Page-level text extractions
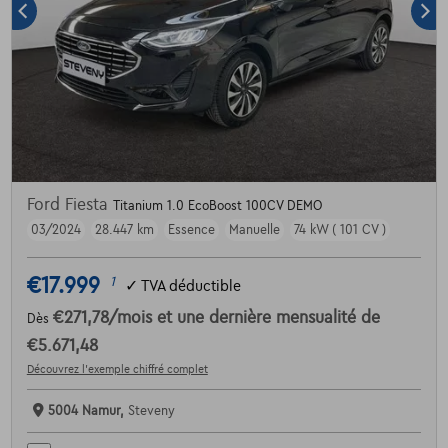
Ford Fiesta
Titanium 1.0 EcoBoost 100CV DEMO
03/2024
28.447 km
Essence
Manuelle
74 kW ( 101 CV )
€17.999
1
✓
TVA déductible
€271,78
/mois
et une dernière mensualité de
Dès
€5.671,48
Découvrez l’exemple chiffré complet
5004 Namur,
Steveny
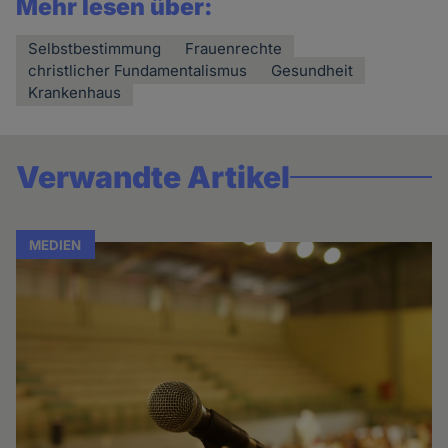
Mehr lesen über:
Selbstbestimmung
Frauenrechte
christlicher Fundamentalismus
Gesundheit
Krankenhaus
Verwandte Artikel
MEDIEN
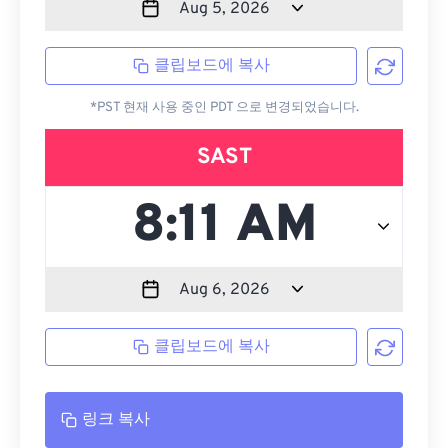
클립보드에 복사
*PST 현재 사용 중인 PDT 으로 변경되었습니다.
SAST
클립보드에 복사
링크 복사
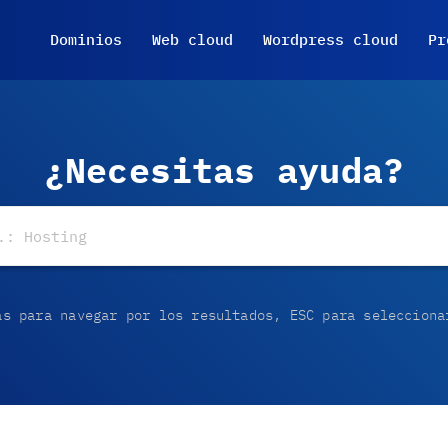
Dominios
Web cloud
Wordpress cloud
Pr
¿Necesitas ayuda?
as para navegar por los resultados, ESC para selecciona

**PROBLEM DESCRIPTION**
The job is to copy all the records precisely while omitting any picture.

**WORKED SOLUTION**
Ford Fiesta
Titanium 1.0 EcoBoost 100CV DEMO
03/2024
28.447 km
Essence
Manuelle
74 kW ( 101 CV )
€17.999
1
✓
TVA déductible
€271,78
/mois
et une dernière mensualité de
Dès
€5.671,48
Découvrez l’exemple chiffré complet
5004 Namur,
Steveny
Mehr lesen über:
Selbstbestimmung
Frauenrechte
christlicher Fundamentalismus
Gesundheit
Krankenhaus
Verwandte Artikel
MEDIEN
클립보드에 복사
*PST 현재 사용 중인 PDT 으로 변경되었습니다.
SAST
클립보드에 복사
링크 복사
Dominios
Web cloud
Wordpress cloud
Pr
¿Necesitas ayuda?
as para navegar por los resultados, ESC para selecciona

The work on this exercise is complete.